Stored records
-------
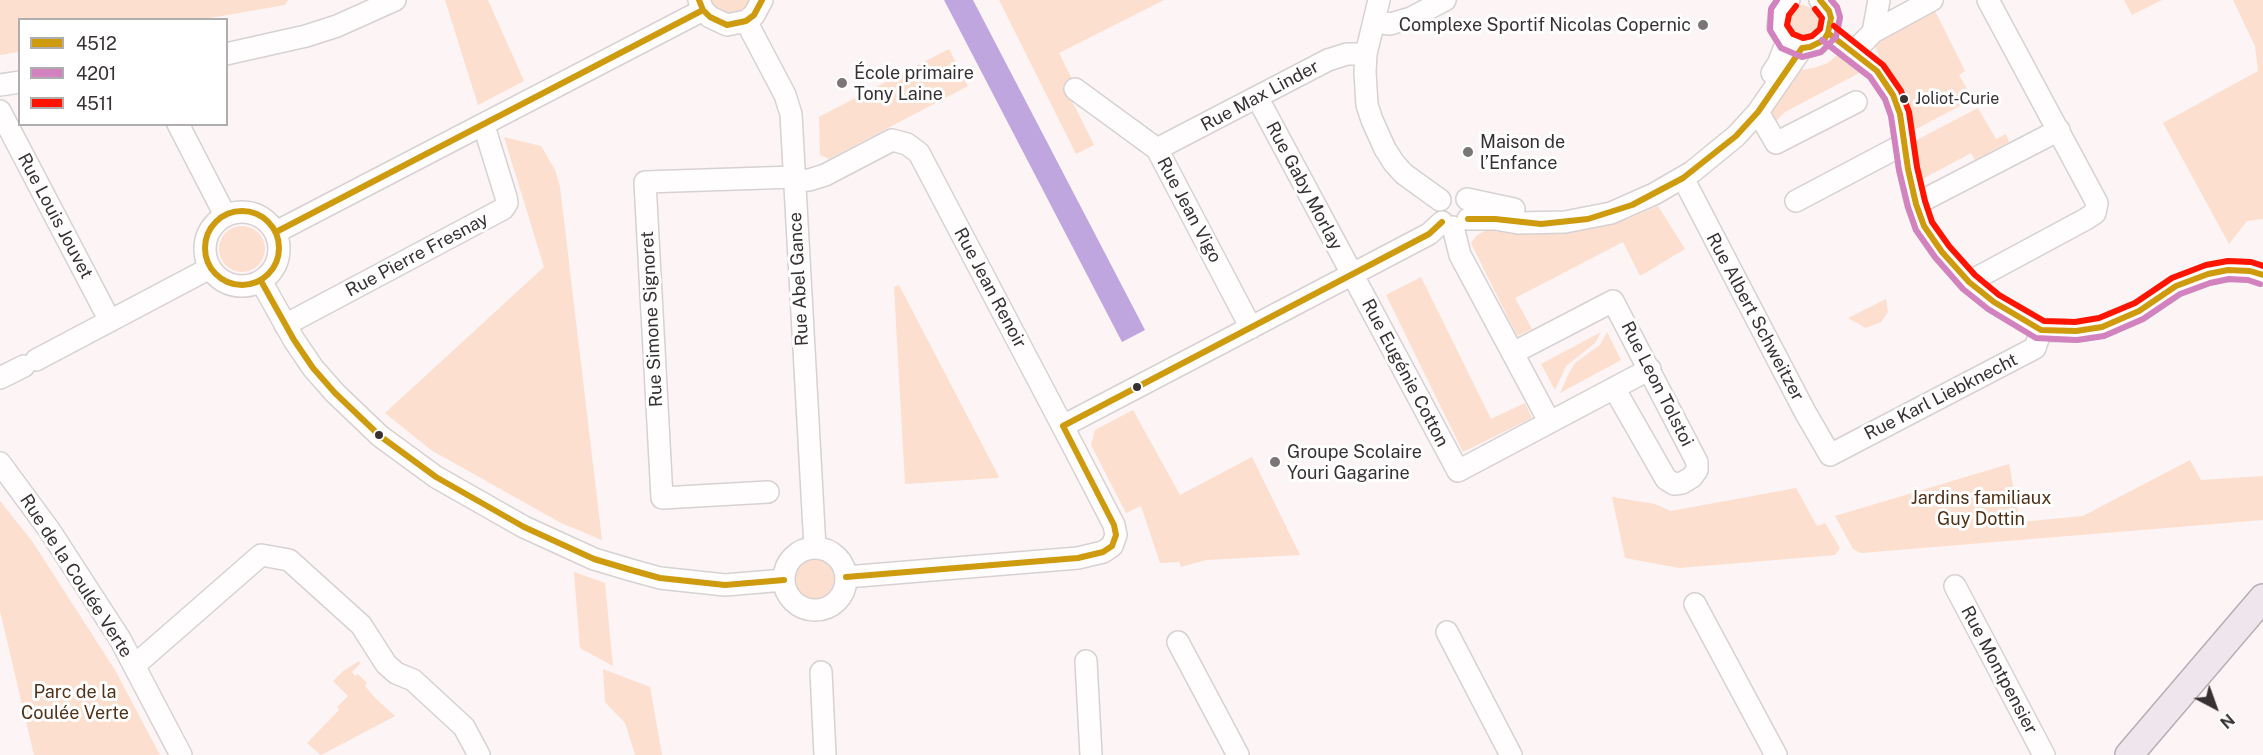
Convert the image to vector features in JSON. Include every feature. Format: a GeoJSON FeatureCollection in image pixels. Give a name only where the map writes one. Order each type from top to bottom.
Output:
{"type":"FeatureCollection","features":[{"type":"Feature","properties":{"kind":"main road"},"geometry":{"type":"LineString","coordinates":[[2129,755],[2263,598]]}},
{"type":"Feature","properties":{"kind":"street"},"geometry":{"type":"LineString","coordinates":[[228,54],[306,36],[337,26],[394,0]]}},
{"type":"Feature","properties":{"kind":"street"},"geometry":{"type":"LineString","coordinates":[[276,232],[484,126],[701,5],[710,17],[727,25],[746,21],[754,15],[762,0]]}},
{"type":"Feature","properties":{"kind":"street"},"geometry":{"type":"LineString","coordinates":[[1376,22],[1379,0]]}},
{"type":"Feature","properties":{"kind":"street"},"geometry":{"type":"LineString","coordinates":[[1386,0],[1366,54],[1367,105],[1384,149],[1404,174],[1440,200],[1437,214],[1457,217],[1541,224],[1588,219],[1632,205],[1683,178],[1712,158],[1736,136],[1758,112],[1795,45]]}},
{"type":"Feature","properties":{"kind":"street"},"geometry":{"type":"LineString","coordinates":[[1376,22],[1390,24],[1411,18],[1445,0]]}},
{"type":"Feature","properties":{"kind":"street"},"geometry":{"type":"LineString","coordinates":[[1789,0],[1780,11],[1778,27],[1795,45]]}},
{"type":"Feature","properties":{"kind":"street"},"geometry":{"type":"LineString","coordinates":[[1063,426],[1429,234],[1457,217],[1508,208],[1563,211],[1591,206],[1628,194],[1679,168],[1733,124],[1795,45],[1817,44],[1828,33],[1831,18],[1829,11],[1820,0]]}},
{"type":"Feature","properties":{"kind":"street"},"geometry":{"type":"LineString","coordinates":[[1873,32],[1879,0]]}},
{"type":"Feature","properties":{"kind":"street"},"geometry":{"type":"LineString","coordinates":[[1854,52],[1873,32],[1932,0]]}},
{"type":"Feature","properties":{"kind":"street"},"geometry":{"type":"LineString","coordinates":[[1969,282],[2086,219],[2095,213],[2097,203],[1988,0]]}},
{"type":"Feature","properties":{"kind":"street","name":"Rue Abel Gance"},"geometry":{"type":"LineString","coordinates":[[746,21],[785,95],[790,114],[815,548]]}},
{"type":"Feature","properties":{"kind":"street"},"geometry":{"type":"LineString","coordinates":[[1828,33],[1877,71],[1893,95],[1900,114],[1916,204],[1924,226],[1969,282],[2038,339],[2102,327],[2139,311],[2176,286],[2208,274],[2228,270],[2263,275]]}},
{"type":"Feature","properties":{"kind":"street","name":"Rue Max Linder"},"geometry":{"type":"LineString","coordinates":[[1157,149],[1328,60],[1347,54],[1366,54]]}},
{"type":"Feature","properties":{"kind":"street"},"geometry":{"type":"LineString","coordinates":[[0,85],[18,82]]}},
{"type":"Feature","properties":{"kind":"street","name":"Rue Jean Vigo"},"geometry":{"type":"LineString","coordinates":[[1075,89],[1157,149],[1251,328]]}},
{"type":"Feature","properties":{"kind":"street","name":"Rue Gaby Morlay"},"geometry":{"type":"LineString","coordinates":[[1257,97],[1351,275]]}},
{"type":"Feature","properties":{"kind":"street"},"geometry":{"type":"LineString","coordinates":[[1758,112],[1776,143],[1856,102]]}},
{"type":"Feature","properties":{"kind":"street","name":"Rue Louis Jouvet"},"geometry":{"type":"LineString","coordinates":[[0,111],[110,321]]}},
{"type":"Feature","properties":{"kind":"street"},"geometry":{"type":"LineString","coordinates":[[179,126],[225,215]]}},
{"type":"Feature","properties":{"kind":"street","name":"Rue Pierre Fresnay"},"geometry":{"type":"LineString","coordinates":[[285,325],[503,209],[507,203],[506,197],[484,126]]}},
{"type":"Feature","properties":{"kind":"street"},"geometry":{"type":"LineString","coordinates":[[1916,204],[2059,130]]}},
{"type":"Feature","properties":{"kind":"street","name":"Rue Jean Renoir"},"geometry":{"type":"LineString","coordinates":[[794,179],[809,180],[825,175],[892,140],[907,144],[919,153],[1063,426],[1114,525],[1116,535],[1112,546],[1103,552],[1078,558],[846,577]]}},
{"type":"Feature","properties":{"kind":"street"},"geometry":{"type":"LineString","coordinates":[[1796,201],[1904,144]]}},
{"type":"Feature","properties":{"kind":"street","name":"Rue Albert Schweitzer"},"geometry":{"type":"LineString","coordinates":[[1683,178],[1830,455]]}},
{"type":"Feature","properties":{"kind":"street","name":"Rue Simone Signoret"},"geometry":{"type":"LineString","coordinates":[[768,492],[662,498],[645,182],[794,179]]}},
{"type":"Feature","properties":{"kind":"street"},"geometry":{"type":"LineString","coordinates":[[237,211],[260,215],[276,232],[279,254],[276,265],[261,281],[250,286],[239,286],[218,277],[210,268],[205,245],[208,233],[215,222],[225,215],[237,211]]}},
{"type":"Feature","properties":{"kind":"street"},"geometry":{"type":"LineString","coordinates":[[1457,217],[1460,255],[1549,421],[1650,369]]}},
{"type":"Feature","properties":{"kind":"street"},"geometry":{"type":"LineString","coordinates":[[0,378],[210,268]]}},
{"type":"Feature","properties":{"kind":"street","name":"Rue Eugénie Cotton"},"geometry":{"type":"LineString","coordinates":[[1351,275],[1458,471],[1549,421]]}},
{"type":"Feature","properties":{"kind":"street"},"geometry":{"type":"LineString","coordinates":[[261,281],[285,325],[313,368],[335,393],[380,436],[436,477],[525,526],[594,559],[660,578],[725,585],[784,580]]}},
{"type":"Feature","properties":{"kind":"street","name":"Rue Leon Tolstoi"},"geometry":{"type":"LineString","coordinates":[[1513,353],[1613,301],[1697,462],[1697,470],[1692,477],[1682,483],[1674,484],[1666,479],[1614,388]]}},
{"type":"Feature","properties":{"kind":"street","name":"Rue Karl Liebknecht"},"geometry":{"type":"LineString","coordinates":[[1830,455],[2038,339]]}},
{"type":"Feature","properties":{"kind":"street","name":"Rue de la Coulée Verte"},"geometry":{"type":"LineString","coordinates":[[0,463],[50,531],[135,665],[181,755]]}},
{"type":"Feature","properties":{"kind":"street"},"geometry":{"type":"LineString","coordinates":[[815,548],[833,553],[840,560],[846,577],[842,596],[828,608],[818,610],[799,606],[791,599],[784,580],[785,570],[796,554],[805,549],[815,548]]}},
{"type":"Feature","properties":{"kind":"street"},"geometry":{"type":"LineString","coordinates":[[135,665],[261,555],[289,560],[361,625],[386,664],[413,680],[464,727],[479,755]]}},
{"type":"Feature","properties":{"kind":"street","name":"Rue Montpensier"},"geometry":{"type":"LineString","coordinates":[[1955,586],[2044,755]]}},
{"type":"Feature","properties":{"kind":"street"},"geometry":{"type":"LineString","coordinates":[[1695,604],[1776,755]]}},
{"type":"Feature","properties":{"kind":"street"},"geometry":{"type":"LineString","coordinates":[[1447,632],[1511,755]]}},
{"type":"Feature","properties":{"kind":"street"},"geometry":{"type":"LineString","coordinates":[[1178,642],[1238,755]]}},
{"type":"Feature","properties":{"kind":"street"},"geometry":{"type":"LineString","coordinates":[[1086,662],[1091,755]]}},
{"type":"Feature","properties":{"kind":"street"},"geometry":{"type":"LineString","coordinates":[[821,672],[825,755]]}},
{"type":"Feature","properties":{"kind":"green space"},"geometry":{"type":"Polygon","coordinates":[[[0,0],[288,0],[285,5],[210,18],[18,18],[18,52],[0,55],[0,0]]]}},
{"type":"Feature","properties":{"kind":"green space"},"geometry":{"type":"Polygon","coordinates":[[[445,0],[488,0],[524,81],[478,105],[445,0]]]}},
{"type":"Feature","properties":{"kind":"green space"},"geometry":{"type":"Polygon","coordinates":[[[708,0],[755,0],[738,17],[716,12],[708,0]]]}},
{"type":"Feature","properties":{"kind":"green space"},"geometry":{"type":"Polygon","coordinates":[[[999,0],[1164,0],[1059,53],[1074,83],[1065,87],[1094,145],[1076,154],[999,0]]]}},
{"type":"Feature","properties":{"kind":"green space"},"geometry":{"type":"Polygon","coordinates":[[[2124,0],[2162,0],[2132,15],[2124,0]]]}},
{"type":"Feature","properties":{"kind":"green space"},"geometry":{"type":"Polygon","coordinates":[[[2233,0],[2263,0],[2263,219],[2247,221],[2229,244],[2163,123],[2258,71],[2255,46],[2233,0]]]}},
{"type":"Feature","properties":{"kind":"green space"},"geometry":{"type":"Polygon","coordinates":[[[1803,5],[1814,9],[1818,14],[1820,26],[1814,37],[1793,38],[1786,18],[1797,6],[1803,5]]]}},
{"type":"Feature","properties":{"kind":"green space"},"geometry":{"type":"Polygon","coordinates":[[[1935,11],[1965,71],[1959,75],[1973,99],[1918,128],[1907,131],[1907,93],[1879,56],[1874,44],[1935,11]]]}},
{"type":"Feature","properties":{"kind":"green space"},"geometry":{"type":"Polygon","coordinates":[[[949,49],[968,86],[829,159],[820,155],[819,117],[949,49]]]}},
{"type":"Feature","properties":{"kind":"green space"},"geometry":{"type":"Polygon","coordinates":[[[1837,55],[1861,72],[1785,112],[1773,124],[1766,118],[1801,70],[1828,63],[1837,55]]]}},
{"type":"Feature","properties":{"kind":"green space"},"geometry":{"type":"Polygon","coordinates":[[[1978,108],[1996,139],[2006,134],[2009,142],[1975,160],[1971,153],[1915,183],[1909,144],[1978,108]]]}},
{"type":"Feature","properties":{"kind":"green space"},"geometry":{"type":"Polygon","coordinates":[[[504,137],[541,146],[555,170],[560,187],[602,540],[561,523],[431,450],[385,413],[544,267],[504,137]]]}},
{"type":"Feature","properties":{"kind":"green space"},"geometry":{"type":"Polygon","coordinates":[[[1658,206],[1685,249],[1640,276],[1623,242],[1515,298],[1532,329],[1517,336],[1471,243],[1477,235],[1487,230],[1515,234],[1561,234],[1630,218],[1658,206]]]}},
{"type":"Feature","properties":{"kind":"green space"},"geometry":{"type":"Polygon","coordinates":[[[242,226],[251,227],[259,232],[264,240],[264,258],[259,266],[251,271],[242,272],[233,271],[225,266],[220,258],[219,249],[220,240],[225,232],[233,227],[242,226]]]}},
{"type":"Feature","properties":{"kind":"green space"},"geometry":{"type":"Polygon","coordinates":[[[1421,277],[1491,419],[1525,403],[1532,418],[1463,452],[1386,295],[1421,277]]]}},
{"type":"Feature","properties":{"kind":"green space"},"geometry":{"type":"Polygon","coordinates":[[[899,285],[999,477],[905,484],[894,287],[899,285]]]}},
{"type":"Feature","properties":{"kind":"green space"},"geometry":{"type":"Polygon","coordinates":[[[1886,299],[1888,312],[1881,322],[1866,328],[1848,318],[1886,299]]]}},
{"type":"Feature","properties":{"kind":"green space"},"geometry":{"type":"Polygon","coordinates":[[[1601,332],[1595,343],[1566,366],[1555,390],[1541,364],[1601,332]]]}},
{"type":"Feature","properties":{"kind":"green space"},"geometry":{"type":"Polygon","coordinates":[[[1607,332],[1621,360],[1560,393],[1576,362],[1600,345],[1607,332]]]}},
{"type":"Feature","properties":{"kind":"green space"},"geometry":{"type":"Polygon","coordinates":[[[1133,410],[1180,495],[1252,457],[1300,555],[1206,560],[1181,567],[1179,562],[1160,563],[1141,506],[1126,513],[1091,445],[1095,430],[1133,410]]]}},
{"type":"Feature","properties":{"kind":"green space","name":"Jardins familiaux Guy Dottin"},"geometry":{"type":"Polygon","coordinates":[[[2190,460],[2201,480],[2263,476],[2263,520],[1861,553],[1853,549],[1835,516],[2009,464],[2020,522],[2083,516],[2190,460]]]}},
{"type":"Feature","properties":{"kind":"green space"},"geometry":{"type":"Polygon","coordinates":[[[1796,488],[1817,526],[1825,523],[1840,548],[1835,555],[1679,568],[1625,558],[1612,497],[1655,504],[1671,511],[1796,488]]]}},
{"type":"Feature","properties":{"kind":"green space","name":"Parc de la Coulée Verte"},"geometry":{"type":"Polygon","coordinates":[[[0,501],[32,541],[115,670],[160,755],[34,755],[0,611],[0,501]]]}},
{"type":"Feature","properties":{"kind":"green space"},"geometry":{"type":"Polygon","coordinates":[[[814,555],[831,562],[838,579],[831,596],[814,603],[797,596],[790,579],[797,562],[814,555]]]}},
{"type":"Feature","properties":{"kind":"green space"},"geometry":{"type":"Polygon","coordinates":[[[574,572],[605,583],[613,666],[580,648],[574,572]]]}},
{"type":"Feature","properties":{"kind":"green space"},"geometry":{"type":"Polygon","coordinates":[[[359,661],[360,664],[352,672],[355,676],[358,674],[367,683],[365,686],[375,698],[395,716],[321,755],[307,743],[339,710],[337,707],[348,696],[333,681],[359,661]]]}},
{"type":"Feature","properties":{"kind":"green space"},"geometry":{"type":"Polygon","coordinates":[[[603,669],[650,687],[662,755],[635,755],[625,723],[605,702],[603,669]]]}},
{"type":"Feature","properties":{"kind":"shaded area"},"geometry":{"type":"Polygon","coordinates":[[[944,0],[973,0],[1145,330],[1122,342],[944,0]]]}},
{"type":"Feature","properties":{"kind":"transit line","name":"4512"},"geometry":{"type":"LineString","coordinates":[[699,0],[703,10],[710,17],[727,25],[746,21],[754,15],[762,0]]}},
{"type":"Feature","properties":{"kind":"transit line","name":"4201"},"geometry":{"type":"LineString","coordinates":[[1777,0],[1771,9],[1770,30],[1781,48],[1802,57],[1821,52],[1836,37],[1840,17],[1837,7],[1831,0]]}},
{"type":"Feature","properties":{"kind":"transit line","name":"4512"},"geometry":{"type":"LineString","coordinates":[[1468,219],[1495,219],[1541,224],[1588,219],[1632,205],[1683,178],[1736,136],[1758,112],[1802,48],[1824,40],[1831,18],[1829,11],[1820,0]]}},
{"type":"Feature","properties":{"kind":"transit line","name":"4511"},"geometry":{"type":"LineString","coordinates":[[1796,6],[1789,15],[1787,25],[1793,34],[1803,38],[1812,36],[1820,29],[1822,18],[1815,9]]}},
{"type":"Feature","properties":{"kind":"transit line","name":"4512"},"geometry":{"type":"LineString","coordinates":[[276,232],[703,10]]}},
{"type":"Feature","properties":{"kind":"transit line","name":"4511"},"geometry":{"type":"LineString","coordinates":[[1834,26],[1883,65],[1901,91],[1909,112],[1917,167],[1925,201],[1932,222],[1949,246],[1975,275],[1999,295],[2044,321],[2075,322],[2099,318],[2135,303],[2172,278],[2206,265],[2228,261],[2251,262],[2263,266]]}},
{"type":"Feature","properties":{"kind":"transit line","name":"4512"},"geometry":{"type":"LineString","coordinates":[[1828,33],[1877,71],[1893,95],[1900,114],[1916,204],[1924,226],[1942,252],[1969,282],[1994,302],[2041,330],[2076,331],[2102,327],[2139,311],[2176,286],[2208,274],[2228,270],[2250,271],[2263,275]]}},
{"type":"Feature","properties":{"kind":"transit line","name":"4201"},"geometry":{"type":"LineString","coordinates":[[1822,40],[1870,77],[1885,99],[1891,116],[1899,170],[1908,207],[1916,230],[1935,257],[1963,289],[1988,309],[2036,338],[2077,340],[2104,336],[2143,319],[2180,294],[2210,283],[2229,279],[2248,280],[2260,284]]}},
{"type":"Feature","properties":{"kind":"transit line","name":"4512"},"geometry":{"type":"LineString","coordinates":[[235,211],[249,211],[263,217],[273,227],[279,241],[279,248],[277,262],[263,279],[249,285],[235,285],[221,279],[211,269],[205,255],[205,241],[211,227],[221,217],[235,211]]}},
{"type":"Feature","properties":{"kind":"transit line","name":"4512"},"geometry":{"type":"LineString","coordinates":[[1063,426],[1429,234],[1442,222]]}},
{"type":"Feature","properties":{"kind":"transit line","name":"4512"},"geometry":{"type":"LineString","coordinates":[[261,281],[294,340],[313,368],[335,393],[380,436],[436,477],[524,527],[594,559],[631,570],[660,578],[725,585],[784,580]]}},
{"type":"Feature","properties":{"kind":"transit line","name":"4512"},"geometry":{"type":"LineString","coordinates":[[1063,426],[1114,525],[1116,535],[1112,546]]}},
{"type":"Feature","properties":{"kind":"transit line","name":"4512"},"geometry":{"type":"LineString","coordinates":[[846,577],[1078,558],[1103,552],[1112,546]]}},
{"type":"Feature","properties":{"kind":"place","name":"Complexe Sportif Nicolas Copernic"},"geometry":{"type":"Point","coordinates":[1703,25]}},
{"type":"Feature","properties":{"kind":"place","name":"École primaire Tony Laine"},"geometry":{"type":"Point","coordinates":[842,83]}},
{"type":"Feature","properties":{"kind":"place","name":"Joliot-Curie"},"geometry":{"type":"Point","coordinates":[1904,99]}},
{"type":"Feature","properties":{"kind":"place","name":"Maison de l’Enfance"},"geometry":{"type":"Point","coordinates":[1468,152]}},
{"type":"Feature","properties":{"kind":"place","name":"Groupe Scolaire Youri Gagarine"},"geometry":{"type":"Point","coordinates":[1275,462]}}]}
-------
▶ [Exercise requirements]:
Whenever the string "features" shows up in a line of the entries, copy that line.

▶ [Output of the exercise]:
Convert the image to vector features in JSON. Include every feature. Format: a GeoJSON FeatureCollection in image pixels. Give a name only where the map writes one. Order each type from top to bottom.
{"type":"FeatureCollection","features":[{"type":"Feature","properties":{"kind":"main road"},"geometry":{"type":"LineString","coordinates":[[2129,755],[2263,598]]}},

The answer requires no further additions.